The Société d’Anthropologie de Paris was founded on 19 May 1859 by Paul Broca and nineteen other prominent scientists. Its influence quickly grew, as did the number of its members; it was recognised as serving the public interest on 21 July 1864.

The founder of the SAP, Paul Broca (1824-1880), remained its secretary general until his death. Broca is one of the fathers of anthropology in the "modern" sense: in his own words, a discipline concerned with "the study of the human group as a whole, in its details and in its relationships with the rest of nature". A professor of medicine, surgeon and pathologist, he identified (in the area that now bears his name) the location of language in the brain. His concern with quantification led him to invent numerous instruments and anthropometric indices: he developed a comparative anatomy of primates and was the first to study Cro-Magnon Man (discovered in 1868). He sometimes reflected the prejudices of his time (he believed in the hierarchy of "races") but he was also a man of commitment, an ardent evolutionist with links to the freethinkers, an anti-slavery activist and a senator of the Republican Left.

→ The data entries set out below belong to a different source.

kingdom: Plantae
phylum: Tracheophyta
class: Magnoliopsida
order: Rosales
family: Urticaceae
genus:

Our anthropological society is the oldest in the world to bear this name, which signifies that human beings are its central concern. Initially, the SAP covered disciplines that have since acquired their own autonomy (prehistory, ethnography, forensic medicine, demography, sociology, etc.). It now deals only with biological anthropology but has kept its key position at the point where the other sciences intersect. Its specificity lies in bringing the biological dimension of humans to the heart of its approach, which is interdisciplinary above all. Over the course of its existence, the SAP has proved its vitality through its ability to bring in new approaches (molecular biology, genetics and palaeogenetics, three-dimensional imaging, funerary archaeology, auxology, nutrition, etc.).